[Extracted data entries]
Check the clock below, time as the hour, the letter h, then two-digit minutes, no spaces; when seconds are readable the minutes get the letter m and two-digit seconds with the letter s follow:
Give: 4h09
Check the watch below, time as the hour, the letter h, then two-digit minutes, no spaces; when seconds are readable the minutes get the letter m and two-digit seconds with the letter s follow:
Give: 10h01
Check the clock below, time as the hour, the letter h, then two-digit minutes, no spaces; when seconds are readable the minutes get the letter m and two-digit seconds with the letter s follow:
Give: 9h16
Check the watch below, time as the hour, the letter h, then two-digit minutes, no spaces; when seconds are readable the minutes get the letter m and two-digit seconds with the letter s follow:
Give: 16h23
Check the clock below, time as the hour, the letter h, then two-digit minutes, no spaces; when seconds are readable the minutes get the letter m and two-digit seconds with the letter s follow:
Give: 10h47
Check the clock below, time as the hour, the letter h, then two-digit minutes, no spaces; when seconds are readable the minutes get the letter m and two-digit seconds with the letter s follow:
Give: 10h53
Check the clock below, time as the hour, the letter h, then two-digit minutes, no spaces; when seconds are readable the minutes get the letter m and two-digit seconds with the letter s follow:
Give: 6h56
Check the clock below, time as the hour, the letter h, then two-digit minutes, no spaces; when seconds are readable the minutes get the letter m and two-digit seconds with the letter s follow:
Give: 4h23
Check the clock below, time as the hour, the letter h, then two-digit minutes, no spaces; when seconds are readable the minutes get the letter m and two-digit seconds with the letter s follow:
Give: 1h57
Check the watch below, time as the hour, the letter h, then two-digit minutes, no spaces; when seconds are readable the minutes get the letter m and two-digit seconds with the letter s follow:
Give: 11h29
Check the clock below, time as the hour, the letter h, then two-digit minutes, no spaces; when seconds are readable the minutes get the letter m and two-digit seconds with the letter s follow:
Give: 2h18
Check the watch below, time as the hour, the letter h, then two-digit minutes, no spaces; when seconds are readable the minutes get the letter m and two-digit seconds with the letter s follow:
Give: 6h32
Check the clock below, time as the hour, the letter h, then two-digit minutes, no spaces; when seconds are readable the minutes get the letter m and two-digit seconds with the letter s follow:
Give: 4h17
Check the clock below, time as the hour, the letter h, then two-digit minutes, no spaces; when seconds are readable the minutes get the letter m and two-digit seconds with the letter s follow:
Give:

• Goal
Convert the rows above into a Markdown table with the columns Number and Text. Give each nonblank line its own table line, with its position in the sequence under Number and the line itself under Text.

• Exercise result
| Number | Text |
|---|---|
| 1 | Check the clock below, time as the hour, the letter h, then two-digit minutes, no spaces; when seconds are readable the minutes get the letter m and two-digit seconds with the letter s follow: |
| 2 | Give: 4h09 |
| 3 | Check the watch below, time as the hour, the letter h, then two-digit minutes, no spaces; when seconds are readable the minutes get the letter m and two-digit seconds with the letter s follow: |
| 4 | Give: 10h01 |
| 5 | Check the clock below, time as the hour, the letter h, then two-digit minutes, no spaces; when seconds are readable the minutes get the letter m and two-digit seconds with the letter s follow: |
| 6 | Give: 9h16 |
| 7 | Check the watch below, time as the hour, the letter h, then two-digit minutes, no spaces; when seconds are readable the minutes get the letter m and two-digit seconds with the letter s follow: |
| 8 | Give: 16h23 |
| 9 | Check the clock below, time as the hour, the letter h, then two-digit minutes, no spaces; when seconds are readable the minutes get the letter m and two-digit seconds with the letter s follow: |
| 10 | Give: 10h47 |
| 11 | Check the clock below, time as the hour, the letter h, then two-digit minutes, no spaces; when seconds are readable the minutes get the letter m and two-digit seconds with the letter s follow: |
| 12 | Give: 10h53 |
| 13 | Check the clock below, time as the hour, the letter h, then two-digit minutes, no spaces; when seconds are readable the minutes get the letter m and two-digit seconds with the letter s follow: |
| 14 | Give: 6h56 |
| 15 | Check the clock below, time as the hour, the letter h, then two-digit minutes, no spaces; when seconds are readable the minutes get the letter m and two-digit seconds with the letter s follow: |
| 16 | Give: 4h23 |
| 17 | Check the clock below, time as the hour, the letter h, then two-digit minutes, no spaces; when seconds are readable the minutes get the letter m and two-digit seconds with the letter s follow: |
| 18 | Give: 1h57 |
| 19 | Check the watch below, time as the hour, the letter h, then two-digit minutes, no spaces; when seconds are readable the minutes get the letter m and two-digit seconds with the letter s follow: |
| 20 | Give: 11h29 |
| 21 | Check the clock below, time as the hour, the letter h, then two-digit minutes, no spaces; when seconds are readable the minutes get the letter m and two-digit seconds with the letter s follow: |
| 22 | Give: 2h18 |
| 23 | Check the watch below, time as the hour, the letter h, then two-digit minutes, no spaces; when seconds are readable the minutes get the letter m and two-digit seconds with the letter s follow: |
| 24 | Give: 6h32 |
| 25 | Check the clock below, time as the hour, the letter h, then two-digit minutes, no spaces; when seconds are readable the minutes get the letter m and two-digit seconds with the letter s follow: |
| 26 | Give: 4h17 |
| 27 | Check the clock below, time as the hour, the letter h, then two-digit minutes, no spaces; when seconds are readable the minutes get the letter m and two-digit seconds with the letter s follow: |
| 28 | Give: |